(Saved data entries)
▬▬▬
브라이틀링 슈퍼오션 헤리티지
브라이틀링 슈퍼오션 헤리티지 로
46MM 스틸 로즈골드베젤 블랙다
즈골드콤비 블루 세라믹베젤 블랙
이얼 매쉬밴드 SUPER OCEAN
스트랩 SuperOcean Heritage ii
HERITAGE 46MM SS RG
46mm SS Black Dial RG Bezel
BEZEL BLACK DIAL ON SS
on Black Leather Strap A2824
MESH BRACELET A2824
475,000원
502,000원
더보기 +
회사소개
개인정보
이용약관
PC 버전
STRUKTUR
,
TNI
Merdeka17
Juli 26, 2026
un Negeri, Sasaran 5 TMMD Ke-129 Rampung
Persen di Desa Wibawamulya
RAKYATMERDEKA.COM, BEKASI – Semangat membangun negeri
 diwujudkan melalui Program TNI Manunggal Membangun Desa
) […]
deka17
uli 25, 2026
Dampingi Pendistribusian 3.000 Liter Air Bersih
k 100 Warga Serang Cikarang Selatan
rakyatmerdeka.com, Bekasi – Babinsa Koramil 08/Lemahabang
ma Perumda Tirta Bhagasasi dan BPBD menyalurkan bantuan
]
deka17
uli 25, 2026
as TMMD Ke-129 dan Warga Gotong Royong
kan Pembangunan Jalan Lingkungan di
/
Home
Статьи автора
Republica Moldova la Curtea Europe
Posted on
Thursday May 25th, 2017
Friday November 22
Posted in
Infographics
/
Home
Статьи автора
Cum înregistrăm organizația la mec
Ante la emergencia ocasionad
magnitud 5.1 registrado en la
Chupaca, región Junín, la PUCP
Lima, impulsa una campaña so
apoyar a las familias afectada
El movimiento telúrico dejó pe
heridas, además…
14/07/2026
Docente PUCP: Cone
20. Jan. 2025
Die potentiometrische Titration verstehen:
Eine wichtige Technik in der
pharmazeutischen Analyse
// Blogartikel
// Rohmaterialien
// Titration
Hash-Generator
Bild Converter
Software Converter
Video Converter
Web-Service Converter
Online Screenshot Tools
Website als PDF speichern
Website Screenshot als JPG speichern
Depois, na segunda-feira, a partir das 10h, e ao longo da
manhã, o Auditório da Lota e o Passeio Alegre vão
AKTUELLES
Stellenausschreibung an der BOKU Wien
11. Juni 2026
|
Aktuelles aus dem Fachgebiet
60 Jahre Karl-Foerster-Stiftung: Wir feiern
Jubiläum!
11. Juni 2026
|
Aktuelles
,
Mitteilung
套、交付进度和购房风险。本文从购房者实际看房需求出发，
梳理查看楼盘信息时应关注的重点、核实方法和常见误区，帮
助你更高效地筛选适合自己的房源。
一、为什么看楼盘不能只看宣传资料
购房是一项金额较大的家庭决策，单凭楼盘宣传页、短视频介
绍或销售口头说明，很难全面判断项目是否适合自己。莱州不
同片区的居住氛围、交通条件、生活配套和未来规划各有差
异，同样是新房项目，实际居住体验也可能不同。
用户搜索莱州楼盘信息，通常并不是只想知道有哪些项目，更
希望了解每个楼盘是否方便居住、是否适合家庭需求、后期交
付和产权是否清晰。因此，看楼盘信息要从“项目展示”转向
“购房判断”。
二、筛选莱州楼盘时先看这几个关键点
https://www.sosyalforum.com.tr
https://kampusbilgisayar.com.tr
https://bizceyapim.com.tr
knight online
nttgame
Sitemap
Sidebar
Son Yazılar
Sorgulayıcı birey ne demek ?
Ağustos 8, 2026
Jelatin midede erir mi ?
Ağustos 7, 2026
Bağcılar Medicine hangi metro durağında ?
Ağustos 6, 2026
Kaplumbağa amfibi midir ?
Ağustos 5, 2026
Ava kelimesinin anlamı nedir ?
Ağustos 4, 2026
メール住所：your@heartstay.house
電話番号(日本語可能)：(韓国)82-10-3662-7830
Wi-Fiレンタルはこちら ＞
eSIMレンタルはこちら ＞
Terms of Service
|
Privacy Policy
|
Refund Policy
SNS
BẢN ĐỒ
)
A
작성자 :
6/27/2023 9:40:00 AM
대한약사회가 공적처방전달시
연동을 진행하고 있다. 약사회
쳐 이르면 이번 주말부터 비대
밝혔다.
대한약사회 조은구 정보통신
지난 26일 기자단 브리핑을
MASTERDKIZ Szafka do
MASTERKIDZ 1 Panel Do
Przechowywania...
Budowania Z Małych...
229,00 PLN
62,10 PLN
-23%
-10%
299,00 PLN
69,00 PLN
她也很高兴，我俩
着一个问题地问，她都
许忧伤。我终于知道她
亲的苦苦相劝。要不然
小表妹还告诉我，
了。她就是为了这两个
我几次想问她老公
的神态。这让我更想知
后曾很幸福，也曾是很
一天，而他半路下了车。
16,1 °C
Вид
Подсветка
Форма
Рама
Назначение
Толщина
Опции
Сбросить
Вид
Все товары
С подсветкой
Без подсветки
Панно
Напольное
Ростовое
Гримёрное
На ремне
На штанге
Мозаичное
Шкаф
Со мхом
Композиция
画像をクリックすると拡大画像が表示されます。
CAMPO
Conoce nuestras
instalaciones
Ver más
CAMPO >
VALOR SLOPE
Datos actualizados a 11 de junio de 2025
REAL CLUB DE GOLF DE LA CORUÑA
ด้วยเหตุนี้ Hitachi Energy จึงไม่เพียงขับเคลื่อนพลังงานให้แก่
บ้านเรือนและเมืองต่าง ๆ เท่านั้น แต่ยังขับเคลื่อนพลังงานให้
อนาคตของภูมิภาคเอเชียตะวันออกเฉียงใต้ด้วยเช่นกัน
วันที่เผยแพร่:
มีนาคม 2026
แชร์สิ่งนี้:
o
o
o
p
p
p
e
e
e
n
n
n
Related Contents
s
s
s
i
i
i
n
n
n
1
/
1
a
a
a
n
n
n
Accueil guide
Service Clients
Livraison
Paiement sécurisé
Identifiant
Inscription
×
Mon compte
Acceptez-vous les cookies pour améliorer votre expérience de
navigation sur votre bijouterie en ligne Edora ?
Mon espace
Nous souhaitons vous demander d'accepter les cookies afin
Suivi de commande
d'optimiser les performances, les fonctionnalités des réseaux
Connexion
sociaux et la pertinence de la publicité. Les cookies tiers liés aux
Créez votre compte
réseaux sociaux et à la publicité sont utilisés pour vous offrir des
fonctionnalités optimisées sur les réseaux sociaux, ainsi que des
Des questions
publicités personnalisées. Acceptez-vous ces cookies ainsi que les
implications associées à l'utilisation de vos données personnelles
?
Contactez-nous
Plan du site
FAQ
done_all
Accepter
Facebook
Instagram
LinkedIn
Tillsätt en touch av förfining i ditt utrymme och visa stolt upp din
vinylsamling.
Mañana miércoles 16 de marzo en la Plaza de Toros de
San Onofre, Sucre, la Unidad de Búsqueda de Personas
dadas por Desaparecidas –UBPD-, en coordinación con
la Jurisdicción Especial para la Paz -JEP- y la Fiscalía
▬▬▬
§ What you will do: Rewrite all of the lines above as a JSON list of strings, with one string per line and no blank lines.

§ Solution to this exercise:
[
  "브라이틀링 슈퍼오션 헤리티지",
  "브라이틀링 슈퍼오션 헤리티지 로",
  "46MM 스틸 로즈골드베젤 블랙다",
  "즈골드콤비 블루 세라믹베젤 블랙",
  "이얼 매쉬밴드 SUPER OCEAN",
  "스트랩 SuperOcean Heritage ii",
  "HERITAGE 46MM SS RG",
  "46mm SS Black Dial RG Bezel",
  "BEZEL BLACK DIAL ON SS",
  "on Black Leather Strap A2824",
  "MESH BRACELET A2824",
  "475,000원",
  "502,000원",
  "더보기 +",
  "회사소개",
  "개인정보",
  "이용약관",
  "PC 버전",
  "STRUKTUR",
  ",",
  "TNI",
  "Merdeka17",
  "Juli 26, 2026",
  "un Negeri, Sasaran 5 TMMD Ke-129 Rampung",
  "Persen di Desa Wibawamulya",
  "RAKYATMERDEKA.COM, BEKASI – Semangat membangun negeri",
  " diwujudkan melalui Program TNI Manunggal Membangun Desa",
  ") […]",
  "deka17",
  "uli 25, 2026",
  "Dampingi Pendistribusian 3.000 Liter Air Bersih",
  "k 100 Warga Serang Cikarang Selatan",
  "rakyatmerdeka.com, Bekasi – Babinsa Koramil 08/Lemahabang",
  "ma Perumda Tirta Bhagasasi dan BPBD menyalurkan bantuan",
  "]",
  "deka17",
  "uli 25, 2026",
  "as TMMD Ke-129 dan Warga Gotong Royong",
  "kan Pembangunan Jalan Lingkungan di",
  "/",
  "Home",
  "Статьи автора",
  "Republica Moldova la Curtea Europe",
  "Posted on",
  "Thursday May 25th, 2017",
  "Friday November 22",
  "Posted in",
  "Infographics",
  "/",
  "Home",
  "Статьи автора",
  "Cum înregistrăm organizația la mec",
  "Ante la emergencia ocasionad",
  "magnitud 5.1 registrado en la",
  "Chupaca, región Junín, la PUCP",
  "Lima, impulsa una campaña so",
  "apoyar a las familias afectada",
  "El movimiento telúrico dejó pe",
  "heridas, además…",
  "14/07/2026",
  "Docente PUCP: Cone",
  "20. Jan. 2025",
  "Die potentiometrische Titration verstehen:",
  "Eine wichtige Technik in der",
  "pharmazeutischen Analyse",
  "// Blogartikel",
  "// Rohmaterialien",
  "// Titration",
  "Hash-Generator",
  "Bild Converter",
  "Software Converter",
  "Video Converter",
  "Web-Service Converter",
  "Online Screenshot Tools",
  "Website als PDF speichern",
  "Website Screenshot als JPG speichern",
  "Depois, na segunda-feira, a partir das 10h, e ao longo da",
  "manhã, o Auditório da Lota e o Passeio Alegre vão",
  "AKTUELLES",
  "Stellenausschreibung an der BOKU Wien",
  "11. Juni 2026",
  "|",
  "Aktuelles aus dem Fachgebiet",
  "60 Jahre Karl-Foerster-Stiftung: Wir feiern",
  "Jubiläum!",
  "11. Juni 2026",
  "|",
  "Aktuelles",
  ",",
  "Mitteilung",
  "套、交付进度和购房风险。本文从购房者实际看房需求出发，",
  "梳理查看楼盘信息时应关注的重点、核实方法和常见误区，帮",
  "助你更高效地筛选适合自己的房源。",
  "一、为什么看楼盘不能只看宣传资料",
  "购房是一项金额较大的家庭决策，单凭楼盘宣传页、短视频介",
  "绍或销售口头说明，很难全面判断项目是否适合自己。莱州不",
  "同片区的居住氛围、交通条件、生活配套和未来规划各有差",
  "异，同样是新房项目，实际居住体验也可能不同。",
  "用户搜索莱州楼盘信息，通常并不是只想知道有哪些项目，更",
  "希望了解每个楼盘是否方便居住、是否适合家庭需求、后期交",
  "付和产权是否清晰。因此，看楼盘信息要从“项目展示”转向",
  "“购房判断”。",
  "二、筛选莱州楼盘时先看这几个关键点",
  "https://www.sosyalforum.com.tr",
  "https://kampusbilgisayar.com.tr",
  "https://bizceyapim.com.tr",
  "knight online",
  "nttgame",
  "Sitemap",
  "Sidebar",
  "Son Yazılar",
  "Sorgulayıcı birey ne demek ?",
  "Ağustos 8, 2026",
  "Jelatin midede erir mi ?",
  "Ağustos 7, 2026",
  "Bağcılar Medicine hangi metro durağında ?",
  "Ağustos 6, 2026",
  "Kaplumbağa amfibi midir ?",
  "Ağustos 5, 2026",
  "Ava kelimesinin anlamı nedir ?",
  "Ağustos 4, 2026",
  "メール住所：your@heartstay.house",
  "電話番号(日本語可能)：(韓国)82-10-3662-7830",
  "Wi-Fiレンタルはこちら ＞",
  "eSIMレンタルはこちら ＞",
  "Terms of Service",
  "|",
  "Privacy Policy",
  "|",
  "Refund Policy",
  "SNS",
  "BẢN ĐỒ",
  ")",
  "A",
  "작성자 :",
  "6/27/2023 9:40:00 AM",
  "대한약사회가 공적처방전달시",
  "연동을 진행하고 있다. 약사회",
  "쳐 이르면 이번 주말부터 비대",
  "밝혔다.",
  "대한약사회 조은구 정보통신",
  "지난 26일 기자단 브리핑을",
  "MASTERDKIZ Szafka do",
  "MASTERKIDZ 1 Panel Do",
  "Przechowywania...",
  "Budowania Z Małych...",
  "229,00 PLN",
  "62,10 PLN",
  "-23%",
  "-10%",
  "299,00 PLN",
  "69,00 PLN",
  "她也很高兴，我俩",
  "着一个问题地问，她都",
  "许忧伤。我终于知道她",
  "亲的苦苦相劝。要不然",
  "小表妹还告诉我，",
  "了。她就是为了这两个",
  "我几次想问她老公",
  "的神态。这让我更想知",
  "后曾很幸福，也曾是很",
  "一天，而他半路下了车。",
  "16,1 °C",
  "Вид",
  "Подсветка",
  "Форма",
  "Рама",
  "Назначение",
  "Толщина",
  "Опции",
  "Сбросить",
  "Вид",
  "Все товары",
  "С подсветкой",
  "Без подсветки",
  "Панно",
  "Напольное",
  "Ростовое",
  "Гримёрное",
  "На ремне",
  "На штанге",
  "Мозаичное",
  "Шкаф",
  "Со мхом",
  "Композиция",
  "画像をクリックすると拡大画像が表示されます。",
  "CAMPO",
  "Conoce nuestras",
  "instalaciones",
  "Ver más",
  "CAMPO >",
  "VALOR SLOPE",
  "Datos actualizados a 11 de junio de 2025",
  "REAL CLUB DE GOLF DE LA CORUÑA",
  "ด้วยเหตุนี้ Hitachi Energy จึงไม่เพียงขับเคลื่อนพลังงานให้แก่",
  "บ้านเรือนและเมืองต่าง ๆ เท่านั้น แต่ยังขับเคลื่อนพลังงานให้",
  "อนาคตของภูมิภาคเอเชียตะวันออกเฉียงใต้ด้วยเช่นกัน",
  "วันที่เผยแพร่:",
  "มีนาคม 2026",
  "แชร์สิ่งนี้:",
  "o",
  "o",
  "o",
  "p",
  "p",
  "p",
  "e",
  "e",
  "e",
  "n",
  "n",
  "n",
  "Related Contents",
  "s",
  "s",
  "s",
  "i",
  "i",
  "i",
  "n",
  "n",
  "n",
  "1",
  "/",
  "1",
  "a",
  "a",
  "a",
  "n",
  "n",
  "n",
  "Accueil guide",
  "Service Clients",
  "Livraison",
  "Paiement sécurisé",
  "Identifiant",
  "Inscription",
  "×",
  "Mon compte",
  "Acceptez-vous les cookies pour améliorer votre expérience de",
  "navigation sur votre bijouterie en ligne Edora ?",
  "Mon espace",
  "Nous souhaitons vous demander d'accepter les cookies afin",
  "Suivi de commande",
  "d'optimiser les performances, les fonctionnalités des réseaux",
  "Connexion",
  "sociaux et la pertinence de la publicité. Les cookies tiers liés aux",
  "Créez votre compte",
  "réseaux sociaux et à la publicité sont utilisés pour vous offrir des",
  "fonctionnalités optimisées sur les réseaux sociaux, ainsi que des",
  "Des questions",
  "publicités personnalisées. Acceptez-vous ces cookies ainsi que les",
  "implications associées à l'utilisation de vos données personnelles",
  "?",
  "Contactez-nous",
  "Plan du site",
  "FAQ",
  "done_all",
  "Accepter",
  "Facebook",
  "Instagram",
  "LinkedIn",
  "Tillsätt en touch av förfining i ditt utrymme och visa stolt upp din",
  "vinylsamling.",
  "Mañana miércoles 16 de marzo en la Plaza de Toros de",
  "San Onofre, Sucre, la Unidad de Búsqueda de Personas",
  "dadas por Desaparecidas –UBPD-, en coordinación con",
  "la Jurisdicción Especial para la Paz -JEP- y la Fiscalía"
]